Mechanisms of Toxicity of Polybrominated Diphenyl Ethers

Abstract

Lower molecular weight polybrominated diphenyl ethers (PBDEs) including 2,2',4,4'-tetraBDE (BDE47), 2,2',4,4',5-pentaBDE (BDE99), and 2,2',4,4',5,5'-hexaBDE (BDE153) have accumulated in the abiotic and biotic environment and are detected in human tissues and fluids. All three PBDEs are components of commercial pentaBDE mixtures primarily used as flame retardants in polyurethane foams. PentaBDE mixtures are both dioxin- and phenobarbital-like enzyme inducers and cause toxicity in rodents. Therefore, studies were designed to correlate biological effects with specific components of a pentaBDE mixture, as well as search for congener-specific differences in metabolic fates that could influence their toxic potentials. Quantitative RT-PCR analysis demonstrated that BDE47, BDE99, and BDE153 had little or no ability to up-regulate CYP1A1 gene expression in rat liver; therefore, are not dioxin-like. GC-MS analysis indicated that polybrominated dibenzodioxins and furans (PBDD⁄Fs) were present in the pentaBDE mixture and individual PBDEs. PBDD⁄Fs appear to be responsible for dioxin-like effects in rodents exposed to pentaBDE mixtures. Conversely, PBDEs up-regulated CYP2B and CYP3A gene expression in rats within the same order of magnitude as noncoplanar PCB153; therefore, are apparent CAR and PXR agonists. 14C-Labeled BDE47, BDE99, or BDE153 were readily absorbed, retained in lipid, accumulated in tissues, and were slowly excreted. BDE99 was metabolized to the greatest extent; whereas, BDE153 underwent minimal metabolism. BDE47 and BDE99 apparently induced their own metabolism following repeated exposure and are probable substrates of CYP2B. Metabolism of BDE47 and BDE99 resulted in formation of reactive intermediates in rats.

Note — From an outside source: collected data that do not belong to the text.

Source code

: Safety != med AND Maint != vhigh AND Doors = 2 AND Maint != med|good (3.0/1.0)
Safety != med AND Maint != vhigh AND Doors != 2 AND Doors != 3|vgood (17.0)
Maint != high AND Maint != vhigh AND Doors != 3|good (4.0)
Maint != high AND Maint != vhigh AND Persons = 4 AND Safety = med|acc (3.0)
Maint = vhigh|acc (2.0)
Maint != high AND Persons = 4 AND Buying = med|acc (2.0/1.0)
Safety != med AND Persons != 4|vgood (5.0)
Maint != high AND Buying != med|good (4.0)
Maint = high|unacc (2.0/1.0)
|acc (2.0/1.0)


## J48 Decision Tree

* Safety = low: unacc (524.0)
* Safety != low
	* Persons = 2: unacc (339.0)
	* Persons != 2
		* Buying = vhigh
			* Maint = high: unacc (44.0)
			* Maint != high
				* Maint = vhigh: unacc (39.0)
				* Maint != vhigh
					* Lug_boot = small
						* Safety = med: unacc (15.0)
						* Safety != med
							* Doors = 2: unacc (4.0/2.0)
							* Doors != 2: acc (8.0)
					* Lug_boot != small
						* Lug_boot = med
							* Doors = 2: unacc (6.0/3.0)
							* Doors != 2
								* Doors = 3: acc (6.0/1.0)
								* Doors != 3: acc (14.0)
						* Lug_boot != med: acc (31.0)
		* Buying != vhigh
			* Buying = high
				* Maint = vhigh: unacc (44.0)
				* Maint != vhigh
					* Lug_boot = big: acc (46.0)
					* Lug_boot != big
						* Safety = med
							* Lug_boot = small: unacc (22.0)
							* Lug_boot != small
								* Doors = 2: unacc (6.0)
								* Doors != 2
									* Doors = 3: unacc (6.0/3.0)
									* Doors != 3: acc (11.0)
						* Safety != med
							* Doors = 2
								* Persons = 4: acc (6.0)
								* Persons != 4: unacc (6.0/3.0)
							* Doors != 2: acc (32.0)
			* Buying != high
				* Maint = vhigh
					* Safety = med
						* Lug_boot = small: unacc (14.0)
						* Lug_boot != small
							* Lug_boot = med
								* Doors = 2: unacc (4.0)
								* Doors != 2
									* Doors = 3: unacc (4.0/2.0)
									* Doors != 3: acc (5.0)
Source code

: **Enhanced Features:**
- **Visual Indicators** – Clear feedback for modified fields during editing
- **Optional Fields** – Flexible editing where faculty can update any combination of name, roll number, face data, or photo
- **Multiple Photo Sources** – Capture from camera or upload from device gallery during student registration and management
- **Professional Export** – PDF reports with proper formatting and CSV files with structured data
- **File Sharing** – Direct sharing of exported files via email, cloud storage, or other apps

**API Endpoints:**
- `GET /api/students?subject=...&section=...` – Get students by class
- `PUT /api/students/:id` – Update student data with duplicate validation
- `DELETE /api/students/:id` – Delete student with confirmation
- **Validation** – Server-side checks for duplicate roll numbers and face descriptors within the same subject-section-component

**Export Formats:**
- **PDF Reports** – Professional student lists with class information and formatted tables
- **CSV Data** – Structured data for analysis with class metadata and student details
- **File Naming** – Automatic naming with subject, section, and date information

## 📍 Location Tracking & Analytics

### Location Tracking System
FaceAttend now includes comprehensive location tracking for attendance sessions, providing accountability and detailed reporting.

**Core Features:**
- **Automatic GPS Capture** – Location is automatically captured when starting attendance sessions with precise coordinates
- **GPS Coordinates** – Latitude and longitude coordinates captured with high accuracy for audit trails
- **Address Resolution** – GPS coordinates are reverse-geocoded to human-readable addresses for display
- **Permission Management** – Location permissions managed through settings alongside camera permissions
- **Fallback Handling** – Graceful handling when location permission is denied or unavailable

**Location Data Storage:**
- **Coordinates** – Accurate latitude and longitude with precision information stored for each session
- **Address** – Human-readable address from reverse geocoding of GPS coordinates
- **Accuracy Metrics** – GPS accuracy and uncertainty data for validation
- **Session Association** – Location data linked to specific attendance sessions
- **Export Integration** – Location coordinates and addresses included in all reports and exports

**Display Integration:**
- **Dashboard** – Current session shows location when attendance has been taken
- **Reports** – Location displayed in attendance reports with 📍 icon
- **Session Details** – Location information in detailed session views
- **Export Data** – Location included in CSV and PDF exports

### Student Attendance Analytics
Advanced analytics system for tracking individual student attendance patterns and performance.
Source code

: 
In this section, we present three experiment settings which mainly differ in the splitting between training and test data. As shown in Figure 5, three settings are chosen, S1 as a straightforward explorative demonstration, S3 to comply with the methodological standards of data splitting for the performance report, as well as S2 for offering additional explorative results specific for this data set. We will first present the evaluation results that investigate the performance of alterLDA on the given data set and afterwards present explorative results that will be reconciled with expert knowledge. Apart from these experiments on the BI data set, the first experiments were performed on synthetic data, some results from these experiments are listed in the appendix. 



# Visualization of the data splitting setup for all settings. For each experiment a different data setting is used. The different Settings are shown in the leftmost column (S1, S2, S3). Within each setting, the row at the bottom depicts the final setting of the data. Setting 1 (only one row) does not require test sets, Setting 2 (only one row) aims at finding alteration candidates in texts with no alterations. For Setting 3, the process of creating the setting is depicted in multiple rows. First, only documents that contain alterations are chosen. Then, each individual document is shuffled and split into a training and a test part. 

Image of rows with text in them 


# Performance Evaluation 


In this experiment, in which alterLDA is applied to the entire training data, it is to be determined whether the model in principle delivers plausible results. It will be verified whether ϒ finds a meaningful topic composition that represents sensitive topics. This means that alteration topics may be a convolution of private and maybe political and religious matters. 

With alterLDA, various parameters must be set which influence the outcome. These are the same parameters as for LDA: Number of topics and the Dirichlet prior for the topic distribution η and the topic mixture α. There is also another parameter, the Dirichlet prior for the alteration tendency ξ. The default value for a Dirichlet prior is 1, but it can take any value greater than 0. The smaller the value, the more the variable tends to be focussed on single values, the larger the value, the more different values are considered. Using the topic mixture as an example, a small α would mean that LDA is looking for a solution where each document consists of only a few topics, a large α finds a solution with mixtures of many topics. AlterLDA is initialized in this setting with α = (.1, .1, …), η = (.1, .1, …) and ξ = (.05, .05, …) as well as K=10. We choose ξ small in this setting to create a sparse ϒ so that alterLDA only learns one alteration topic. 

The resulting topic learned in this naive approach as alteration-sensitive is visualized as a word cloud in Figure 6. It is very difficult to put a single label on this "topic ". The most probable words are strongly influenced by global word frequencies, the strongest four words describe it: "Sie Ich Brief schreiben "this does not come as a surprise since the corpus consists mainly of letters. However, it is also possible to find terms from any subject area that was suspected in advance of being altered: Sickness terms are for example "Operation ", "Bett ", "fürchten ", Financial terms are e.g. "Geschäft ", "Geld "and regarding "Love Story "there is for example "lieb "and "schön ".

Conjugates derived from arene oxides are excreted in urine and bile of BDE47-treated rats and conjugated bromophenols are excreted in urine as a result of oxidative cleavage of the molecule. BDE99 forms reactive metabolite(s) capable of binding liver protein. In summary, these studies have shown that toxic response in rodents exposed to pentaBDE mixtures may correlate with PBDE induction of CYP2B and CYP3A, congener-specific formation of reactive metabolites, and the presence of contaminants capable of inducing CYP1A1.